L’Institut de Recherche Stratégique de l’Ecole Militaire (IRSEM) et l’Université Paris Sorbonne IV organisaient le 10 janvier dernier une conférence intitulée « De la guerre urbaine à la ville en guerre ».Tout les passages en italiques de ce texte ne sont que des citations exactes et précises des deux chercheurs (une civile et un militaire (colonel)) s’étant exprimés à cette occasion. Il est à noter que ces deux observateurs décrivent des processus qu’ils ne cautionnent pas.
Faire la guerre en ville ou à une ville n’est pas un fait historique nouveau. Cependant les modalités d’intervention de la guerre urbaine sous forme d’actions coercitives consistant à « prendre la ville », puis à la contrôler font que cet espace humain est devenu ce que certains qualifient de « bourbiers urbains », pour les armées de l’OTAN (comme celle de la Russie en Tchétchénie). Pour les militaires et les chercheurs, il en est ainsi parce que dans un monde post Union soviétique, « les acteurs de la déstabilisation », qui sont les nouveaux ennemis ont réinventé ce lieu de pouvoir économique, politique, religieux, scientifique où se concentrent populations, services, autorités publiques et forces de l’ordre.
L’armée s’intéresse d’autant à la ville que l’humanité tend à vivre dans un monde ville, avec des métropoles de plusieurs dizaines de millions d’habitants. Les conflits actuels se déroulent ainsi à Bagdad qui compte 6 millions d’individus, à Kaboul ou à Abidjan rassemblant chacune 4 millions de personnes. A titre de comparaison, la bataille d’Alger en 1957 s’est effectuée dans une unité urbaine de seulement 800 000 habitants. Lorsque Lyautey est chargé de la conquête du Maroc en 1907, la population du pays atteint 8 millions. Il y a donc un changement d’échelle. Pour occuper et contrôler une partie de Bagdad, les Etats-Unis ont du réunir des forces équivalentes à la moitié des effectifs de l’armée de terre française, soit 120 000 auxquels se sont ajoutés 80 000 supplétifs irakiens.

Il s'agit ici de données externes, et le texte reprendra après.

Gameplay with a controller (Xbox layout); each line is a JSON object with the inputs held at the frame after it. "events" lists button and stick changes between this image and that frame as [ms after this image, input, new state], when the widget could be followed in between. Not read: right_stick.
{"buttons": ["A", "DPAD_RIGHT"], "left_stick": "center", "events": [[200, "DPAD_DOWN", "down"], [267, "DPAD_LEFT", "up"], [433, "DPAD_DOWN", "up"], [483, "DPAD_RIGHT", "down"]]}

La guerre urbaine apparaît comme un facteur diviseur de force ce au moment où les armées occidentales ou russe connaissent des réductions de forces. Il leur est d’autant plus difficile de regrouper des effectifs « d’une taille critique suffisante ou d’une quantité en soi selon la formule de Lénine ».
Le caractère urbain des prochaines guerres est d’autant souligné que « fragmentation, paupérisation entraînent inévitablement une radicalisation politique ». Il devient de plus en plus difficile de faire cohabiter dans une même cité des couches sociales différentes pour reprendre la phraséologie de Max Weber. Dans cette perspective, les combats peuvent être liés à la « ségrégation sociospatiale classique » de type « gradient de richesse », selon une logique de « purification sociale ».
« Les acteurs de la déstabilisation », dans ce cadre rechercheront l’appropriation de la ville : lieux de cultes mais aussi cimetières, ou par le biais « d’affiches et/ou de tags », car ceux-ci ont des « conséquences sur les pratiques spatiales » des habitants, en « produisant une violence symbolique ».
Se dessine ainsi une « territorialisation de la violence avec ses fragmentations urbaines en quartiers voire territoires », fondée sur une « géographie de la peur, une production de la peur, un enfermement dans le quartier », une « géographie de l’enfermement » des « entraves aux mobilités », « un impossible « habiter » » dans le quartier.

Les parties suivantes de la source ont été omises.